Back-to-School Savings Tips
38% of consumers are cutting back
Though temperatures are still soaring across New England, back-to-school season is here, with some Massachusetts students heading back to the classroom as early as Monday, August 29. It has always been common practice for families to tighten budgets ahead of summer vacations and holiday celebrations to save for extra expenses. This year, according to a survey conducted by the National Retail Federation, 38% of consumers are also cutting back as they prepare for school to resume. Thanks to the shift back and forth from in-person to virtual learning, plus the current economic environment, the same survey reports that back-to-school spending has increased by an average of more than $168 per family since 2019. To reduce spending and combat rising costs, here are three ways to save on back-to-school supplies:
There are many online stores that sell gently used school supplies at lower costs. Parents of school-aged children might consider sites like ThredUp and Poshmark to find affordable clothing, shoes, and accessories. For classroom supplies, eBay is a great option for discounted items. College students have even more expenses. Textbooks, for example, often cost more than $100 per book. Luckily, many colleges and universities offer used books at a discounted rate. If not, college students can check out local used bookstores, Facebook Marketplace, and Amazon for discounted supplies (hint: Amazon allows students to buy or rent books and return or sell them back at the end of the semester).
While always tempting to buy the least expensive version, doing so isn’t always the cheapest option. For example, a $30 backpack may seem like a great deal, but if it isn’t well-made, it will probably need to be replaced every year. Spending a bit extra on a higher quality item now, could ultimately save on back-to-school supplies in the future. The same goes for other school supplies like pencil cases, laptop cases, notebooks/binders, and markers.

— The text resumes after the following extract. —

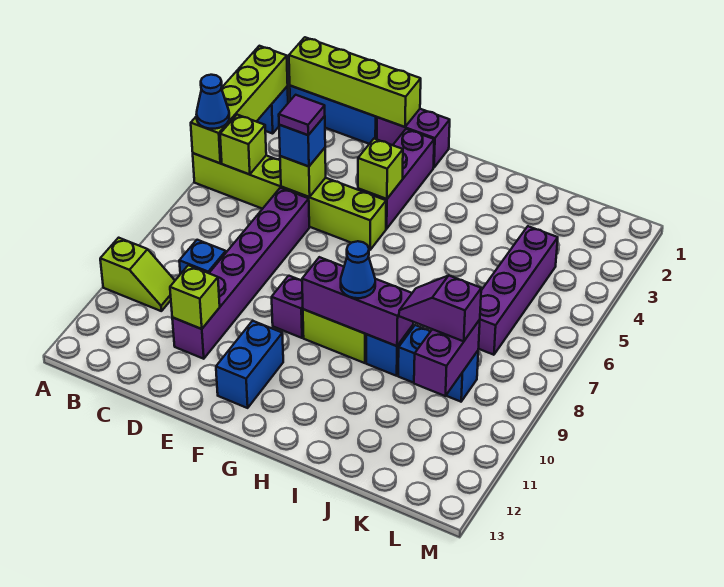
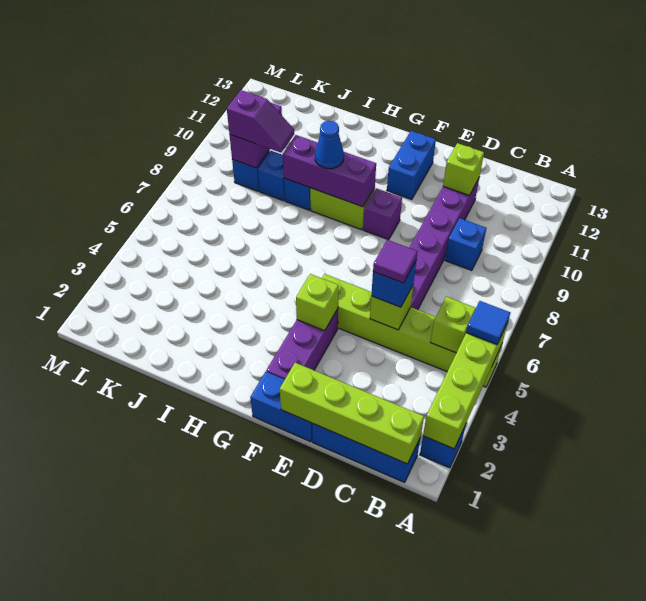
blue 1x1 cone [196,75,229,129] -> blue 1x1 tile [466,301,510,344]
lime 1x2 slope [100,238,175,311] -> none
purple 1x2 brick [377,109,450,168] -> blue 1x2 brick [250,372,312,442]
purple 1x4 brick [478,226,558,355] -> none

Review your child’s back-to-school shopping list, prioritize what they know they’ll need right away, and hold off on items that can wait until later in the year. For example, college students will need new bedding and toiletries to survive their first few weeks of dorm life but could probably wait until after Labor Day – or even Black Friday or Cyber Monday – for a new TV or upgraded laptop. The same is true for school-aged children. Since New England temperatures are typically still warm in August and September, it probably isn’t necessary to buy children completely new wardrobes now. Consider waiting for post-Labor Day sales to purchase fall items and Black Friday and Cyber Monday for things like boots and outerwear.